Mayor Bill White was out of town Wednesday and unavailable for comment, his spokesman said. Earlier this week, White issued a written statement that he is confident investigators “will get to the bottom of it.”

Out on vacation time
Until Wednesday evening, investigators had barred Draycott and Keyes from speaking publicly. But at a news conference downtown, their lawyer said they received permission to speak within certain limitations.

They are not working while the matter is being investigated and are having to use vacation time, said attorney Joe Ahmad. He said he hopes to change that.

The women spoke, sometimes tearfully, about the abuse, their reaction to it and the need for whoever is responsible to be punished. They called for no specific discipline, saying that is for the investigation to determine.

Keyes said she hasn’t recovered from the epithets, which included “the N word and the B word.”

“I was devastated,” said Keyes. “You hear rumors about racism and sexism in the department, but I never thought anything like this would happen to me. I never thought I’d have to be afraid of my own co-workers. I had their backs. I thought they had mine.”

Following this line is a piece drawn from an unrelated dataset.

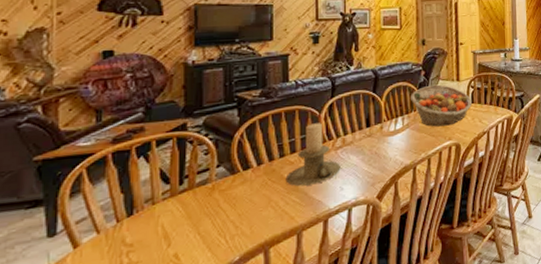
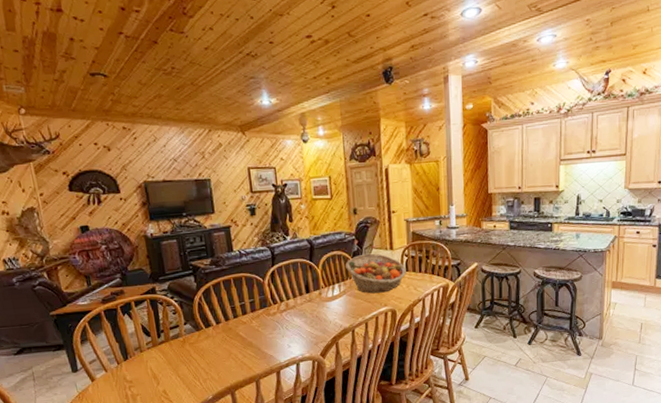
candle holder: present [285,123,341,187] -> none [241,288,287,343]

The mutilated photo included the word “die” written over Draycott’s face and the word “dead” over the face of her late daughter, Amanda. The faces in other family photos posted on her locker were obliterated with a felt-tip marker.

Keyes and Draycott said they had no idea who was behind Tuesday’s graffiti, saying “it could be anyone.” Though she described some co-workers as “good guys,” Draycott said the hostility she sometimes faced was widespread.

Draycott described the litany of incidents over the past two years: her shower’s cold water being disconnected so she was subsequently scalded; vandalism in the women’s restroom that included urination on the toilet seats, sink and walls and snipping of wires to the speaker that alerts firefighters to emergency calls; and a colleague saying he didn’t want to sit with “the riffraff” when declining to sit at her table.

She also described superiors forcing her to take and score highly on exams after being off work for extended periods while her male coworkers who were off longer did not have to demonstrate such re-entry skills.

She said she made frequent complaints about the abuse, but it never changed.

Draycott said she feels like “a rubber band that’s been wound too tight” because of the stress the past two years. But she also said she’s intent on returning to her job at Station 54. “I’m not going to let them run me out of my station,” vowed Draycott, the holder of a black belt in karate. “They’re not going to succeed.”

Draycott’s husband had planned to retire from police work while his wife continued to work as a firefighter. Now, he said, the plan is uncertain.

“I’m very angry, very concerned about my wife, concerned about her career,” Jason Draycott told the Chronicle earlier Wednesday. “She wants to go back to work. That’s what she plans, but reality sometimes can be something else.”

Keyes, however, said she doesn’t want to go back to “that station. I want to be transferred.”

“I’m risking my life to save other lives,” said Keyes, describing herself as afraid in her own house. “I have to worry about my co-workers writing ‘die’ on my family’s photos. I worked too hard to get where I am ... for them to drag me back down.”

The racial epithets broadcast Wednesday did not come from any of the department’s registered radios, each of which has a unique tracking number, said Boriskie.

The segment, containing a vulgar message directed at blacks, has been referred to the city’s office of the inspector general and the Federal Communications Commission.

‘Inherent problem’
City Council members Wednesday expressed outrage over the incidents.

“An isolated incident is one isolated incident, but when an isolated incident becomes a pattern, you may have an inherent problem in the department,” said Councilman Jarvis Johnson, who has called for a citywide zero-tolerance policy on racism. Outside investigators may be warranted, he said.

Despite her determination to return to the station, Draycott admitted that the abuse has taken its toll.

“I used to be so proud to be a Houston firefighter,” she said. “I used to have a firefighter decal on my car. I don’t anymore.”